> [Directive]: Go through the data and retrieve each line that includes the string "árak".

(Saved entries)
>>>>>
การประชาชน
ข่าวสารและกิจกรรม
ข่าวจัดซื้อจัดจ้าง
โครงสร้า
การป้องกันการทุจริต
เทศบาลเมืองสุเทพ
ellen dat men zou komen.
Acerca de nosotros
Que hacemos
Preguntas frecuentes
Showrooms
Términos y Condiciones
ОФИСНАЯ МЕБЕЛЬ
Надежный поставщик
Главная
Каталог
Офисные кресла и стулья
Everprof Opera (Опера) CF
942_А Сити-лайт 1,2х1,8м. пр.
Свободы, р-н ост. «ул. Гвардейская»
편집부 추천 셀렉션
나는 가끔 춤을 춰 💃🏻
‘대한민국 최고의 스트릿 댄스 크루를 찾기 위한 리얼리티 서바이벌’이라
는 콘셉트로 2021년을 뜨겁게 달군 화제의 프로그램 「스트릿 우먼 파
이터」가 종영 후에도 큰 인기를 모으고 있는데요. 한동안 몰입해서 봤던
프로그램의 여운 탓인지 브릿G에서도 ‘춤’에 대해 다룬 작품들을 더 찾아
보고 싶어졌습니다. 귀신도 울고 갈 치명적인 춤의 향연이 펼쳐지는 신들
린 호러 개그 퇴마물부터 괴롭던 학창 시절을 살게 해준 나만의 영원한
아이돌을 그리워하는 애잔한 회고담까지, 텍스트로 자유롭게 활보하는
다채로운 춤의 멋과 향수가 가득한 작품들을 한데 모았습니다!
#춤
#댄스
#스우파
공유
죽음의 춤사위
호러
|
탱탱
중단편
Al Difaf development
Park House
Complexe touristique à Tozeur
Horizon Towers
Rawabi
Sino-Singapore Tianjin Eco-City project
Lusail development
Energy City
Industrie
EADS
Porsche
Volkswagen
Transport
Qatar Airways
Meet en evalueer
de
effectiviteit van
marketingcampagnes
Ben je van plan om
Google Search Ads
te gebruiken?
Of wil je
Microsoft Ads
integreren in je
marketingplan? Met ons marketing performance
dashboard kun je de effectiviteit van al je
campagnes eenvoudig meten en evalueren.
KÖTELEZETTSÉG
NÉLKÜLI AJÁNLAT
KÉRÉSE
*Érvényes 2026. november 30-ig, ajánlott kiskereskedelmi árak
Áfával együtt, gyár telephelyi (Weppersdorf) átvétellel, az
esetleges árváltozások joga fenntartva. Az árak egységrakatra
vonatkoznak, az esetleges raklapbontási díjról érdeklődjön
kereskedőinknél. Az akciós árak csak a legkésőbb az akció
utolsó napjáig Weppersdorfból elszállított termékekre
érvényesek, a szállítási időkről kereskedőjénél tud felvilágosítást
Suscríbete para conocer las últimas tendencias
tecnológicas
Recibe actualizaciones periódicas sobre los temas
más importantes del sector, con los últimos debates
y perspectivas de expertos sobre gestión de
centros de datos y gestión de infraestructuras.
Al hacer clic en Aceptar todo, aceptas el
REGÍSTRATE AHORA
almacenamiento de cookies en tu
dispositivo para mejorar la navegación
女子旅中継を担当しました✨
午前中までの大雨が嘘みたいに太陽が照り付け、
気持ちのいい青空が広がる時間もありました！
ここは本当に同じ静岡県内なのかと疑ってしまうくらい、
<<<<<
> [Your solution]:
*Érvényes 2026. november 30-ig, ajánlott kiskereskedelmi árak
esetleges árváltozások joga fenntartva. Az árak egységrakatra
kereskedőinknél. Az akciós árak csak a legkésőbb az akció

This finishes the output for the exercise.